Court: Appellate Court of Illinois; June 24, 1982; Illinois; State Appellate Court
Ellen R. Rubenson filed a lawsuit against MSI Real Estate to recover fees for securing a tenant for the defendant's building. The trial court dismissed her amended complaint with prejudice, citing that she was unlicensed as a real estate salesperson when she rendered her services, which contravened section 7 of the Real Estate Brokers and Salesmen License Act. Rubenson contended on appeal that she was exempt from this requirement and, alternatively, that she could recover for services rendered after obtaining her license.
The plaintiff's complaint noted that on May 23, 1977, she was offered a salaried position by the defendant to perform leasing services for Three Illinois Center, with a salary of $12,000 and additional compensation based on tenant acquisition. This agreement was oral and not documented in writing at that time, and she was not licensed when it was made. Following her efforts to engage Peat, Marwick, Mitchell Company (Peat-Marwick) for leasing space, Rubenson obtained her real estate license on November 2, 1977, on which date she entered into a written employment agreement that acknowledged her licensed status and extended her role beyond just leasing for Three Illinois Center.
The subsequent agreement provided a $12,000 annual draw against commissions for leases secured. Despite being instructed to take a passive role in ongoing negotiations with Peat-Marwick, she was promised a commission if a lease was signed. After her employment was terminated in December 1978, Peat-Marwick signed a lease in May 1979, leading to her demand for compensation.
Section 7 of the License Act prohibits compensation claims for services restricted to licensed real estate brokers and salesmen unless the individual was licensed prior to offering those services or securing a promise of compensation. The plaintiff, Rubenson, was unlicensed when she proposed leasing services in May 1977 and during negotiations in July 1977. Rubenson contends that Section 6 exempts her from Section 7, as it allows actions for compensation by a building owner's regular salaried employees even if unlicensed, provided their activities are part of property management and not related to the vocation of leasing real estate.

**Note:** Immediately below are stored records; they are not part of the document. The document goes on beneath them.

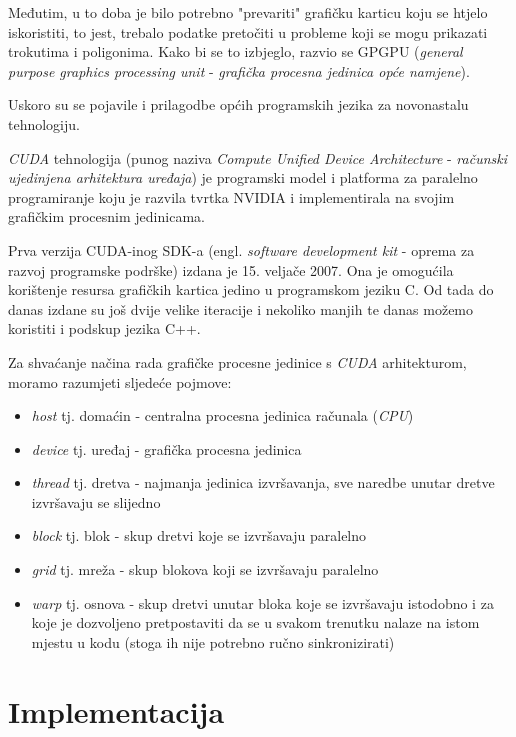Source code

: \documentclass[times, utf8, zavrsni, numeric]{fer}
\begin{document}
Međutim, u to doba je bilo potrebno "prevariti" grafičku karticu koju se htjelo iskoristiti, to jest, trebalo podatke pretočiti u probleme koji se mogu prikazati trokutima i poligonima. Kako bi se to izbjeglo, razvio se GPGPU (\textit{general purpose graphics processing unit} - \textit{grafička procesna jedinica opće namjene}).

Uskoro su se pojavile i prilagodbe općih programskih jezika za novonastalu tehnologiju.

\textit{CUDA} tehnologija (punog naziva \textit{Compute Unified Device Architecture} - \textit{računski ujedinjena arhitektura uređaja}) je programski model i platforma za paralelno programiranje koju je razvila tvrtka NVIDIA i implementirala na svojim grafičkim procesnim jedinicama.\cite{cuda}

Prva verzija CUDA-inog SDK-a (engl. \textit{software development kit} - oprema za razvoj programske podrške) izdana je 15. veljače 2007. Ona je omogućila korištenje resursa grafičkih kartica jedino u programskom jeziku C. Od tada do danas izdane su još dvije velike iteracije i nekoliko manjih te danas možemo koristiti i podskup jezika C++.\cite{rahlezavrsni}

Za shvaćanje načina rada grafičke procesne jedinice s \emph{CUDA} arhitekturom, moramo razumjeti sljedeće pojmove\cite{rahlezavrsni}:
\begin{itemize}
\item \emph{host} tj. domaćin - centralna procesna jedinica računala (\emph{CPU})
\item \emph{device} tj. uređaj - grafička procesna jedinica
\item \emph{thread} tj. dretva - najmanja jedinica izvršavanja, sve naredbe unutar dretve izvršavaju se slijedno
\item \emph{block} tj. blok - skup dretvi koje se izvršavaju paralelno
\item \emph{grid} tj. mreža - skup blokova koji se izvršavaju paralelno
\item \emph{warp} tj. osnova - skup dretvi unutar bloka koje se izvršavaju istodobno i za koje je dozvoljeno pretpostaviti da se u svakom trenutku nalaze na istom mjestu u kodu (stoga ih nije potrebno ručno sinkronizirati)
\end{itemize}

\chapter{Implementacija}
\indent
\end{document}
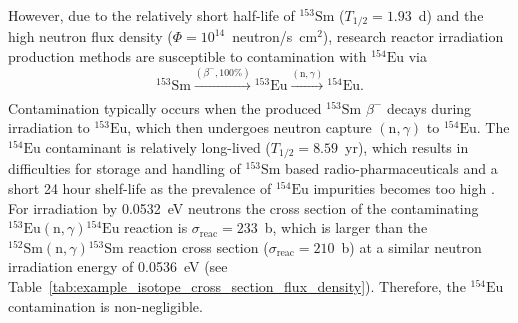 \documentclass[../main.tex]{subfiles}
\begin{document}
However, due to the relatively short half-life of $^{153}\mathrm{Sm}$ ($T_{1/2} = 1.93$~\si{\day}) and the high neutron flux density ($\Phi=10^{14}$~neutron/\si{\second\centi\meter}$^{2}$), research reactor irradiation production methods are susceptible to contamination with $^{154}\mathrm{Eu}$ \cite{naseri2021effective,van2018separation} via
\begin{equation}
^{153}\mathrm{Sm}\xrightarrow[]{\left(\beta^{-},\mathrm{100\%}\right)}{}^{153}\mathrm{Eu}\xrightarrow[]{\left(\mathrm{n},\gamma\right)}{}^{154}\mathrm{Eu}.
\label{eq:153Sm_reactor_contamination}    
\end{equation}
Contamination typically occurs when the produced $^{153}\mathrm{Sm}$ $\beta^{-}$ decays during irradiation to $^{153}\mathrm{Eu}$, which then undergoes neutron capture $\left(\mathrm{n},\gamma\right)$ to $^{154}\mathrm{Eu}$. The $^{154}\mathrm{Eu}$ contaminant is relatively long-lived ($T_{1/2} = 8.59$~yr), which results in difficulties for storage and handling of $^{153}\mathrm{Sm}$ based radio-pharmaceuticals and a short 24 hour shelf-life \cite{ema2015quadramet} as the prevalence of $^{154}\mathrm{Eu}$ impurities becomes too high \cite{van2018separation}. For irradiation by 0.0532~\si{\electronvolt} neutrons the cross section of the contaminating $^{153}\mathrm{Eu}\left(\mathrm{n},\gamma\right){}^{154}\mathrm{Eu}$ reaction is $\sigma_{\mathrm{reac}} = 233$~\si{\barn}, which is larger than the $^{152}\mathrm{Sm}\left(\mathrm{n},\gamma\right){}^{153}\mathrm{Sm}$ reaction cross section ($\sigma_{\mathrm{reac}} = 210$~\si{\barn}) at a similar neutron irradiation energy of 0.0536~\si{\electronvolt} (see Table~\ref{tab:example_isotope_cross_section_flux_density}). Therefore, the $^{154}\mathrm{Eu}$ contamination is non-negligible.
\end{document}
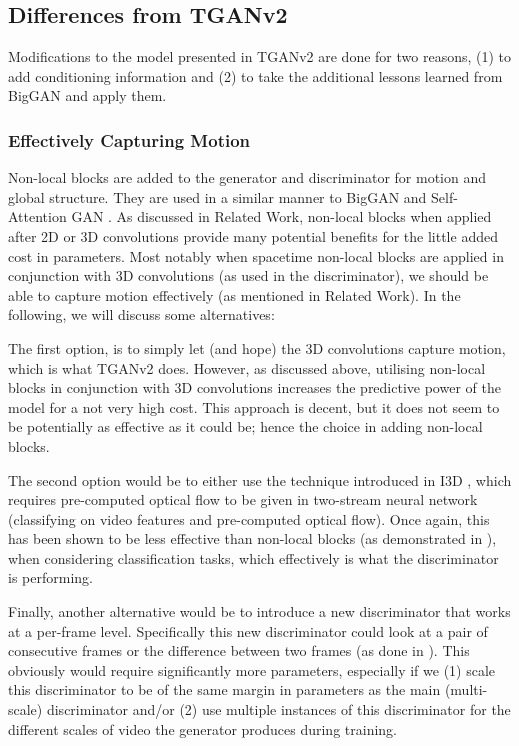 \documentclass{report}
\theoremstyle{plain}
\theoremstyle{definition}
\theoremstyle{remark}
\numberwithin{equation}{section}
\numberwithin{figure}{section}
\newcommand{\<}{\langle}
\renewcommand{\>}{\rangle}
\begin{document}
\subsection{Differences from TGANv2}

Modifications to the model presented in TGANv2 \cite{saito_tganv2:_2018} are done for two reasons, (1) to add conditioning information and (2) to take the additional lessons learned from BigGAN \cite{brock_large_2018} and apply them.

\subsubsection{Effectively Capturing Motion}

Non-local blocks \cite{wang_non-local_2017} are added to the generator and discriminator for motion and global structure. They are used in a similar manner to BigGAN \cite{brock_large_2018} and Self-Attention GAN \cite{zhang_self-attention_2018}. As discussed in Related Work, non-local blocks when applied after 2D or 3D convolutions provide many potential benefits for the little added cost in parameters. Most notably when spacetime non-local blocks are applied in conjunction with 3D convolutions (as used in the discriminator), we should be able to capture motion effectively (as mentioned in Related Work). In the following, we will discuss some alternatives:

The first option, is to simply let (and hope) the 3D convolutions capture motion, which is what TGANv2 does. However, as discussed above, utilising non-local blocks in conjunction with 3D convolutions increases the predictive power of the model for a not very high cost. This approach is decent, but it does not seem to be potentially as effective as it could be; hence the choice in adding non-local blocks.

The second option would be to either use the technique introduced in I3D \cite{carreira_quo_2017}, which requires pre-computed optical flow to be given in two-stream neural network (classifying on video features and pre-computed optical flow). Once again, this has been shown to be less effective than non-local blocks (as demonstrated in \cite{wang_non-local_2017}), when considering classification tasks, which effectively is what the discriminator is performing. 

Finally, another alternative would be to introduce a new discriminator that works at a per-frame level. Specifically this new discriminator could look at a pair of consecutive frames or the difference between two frames (as done in \cite{pan_create_2018}). This obviously would require significantly more parameters, especially if we (1) scale this discriminator to be of the same margin in parameters as the main (multi-scale) discriminator and/or (2) use multiple instances of this discriminator for the different scales of video the generator produces during training.
\end{document}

However, Rubenson's role was solely to lease the property, suggesting she was engaged in the vocation of leasing, which would disqualify her from this exemption. The interpretation of Section 6 must align with the License Act's purpose of assessing the competence of real estate professionals. Rubenson cites Brandenberry Park East Apartments v. Zale, where the court ruled that a property manager could recover fees despite performing leasing services, arguing this indicates that leasing activities do not constitute the vocation of leasing. However, the court did not address whether Zale was in the vocation of leasing, and there was insufficient evidence to support claims that Zale's services were exclusively leasing. Consequently, applying the same reasoning to Rubenson is unsupported, as she was indeed engaged in the vocation of leasing, which precludes her from claiming compensation under the License Act.
The plaintiff contends that she should be compensated for services rendered after obtaining her license, specifically for maintaining communication with a representative of Peat-Marwick and preparing a space usage survey. However, Section 7 of the relevant statute prohibits recovery for services defined as “real estate salesman” unless the individual was licensed before offering to perform or securing any promise or contract for compensation. The plaintiff's complaint appears to seek compensation based on a commission formula from a written agreement, rather than restitution for unjust enrichment related to her survey preparation and communications. Allowing her claim would effectively compensate her for leasing services that she offered prior to her licensing in May 1977. Consequently, the circuit court's judgment is upheld.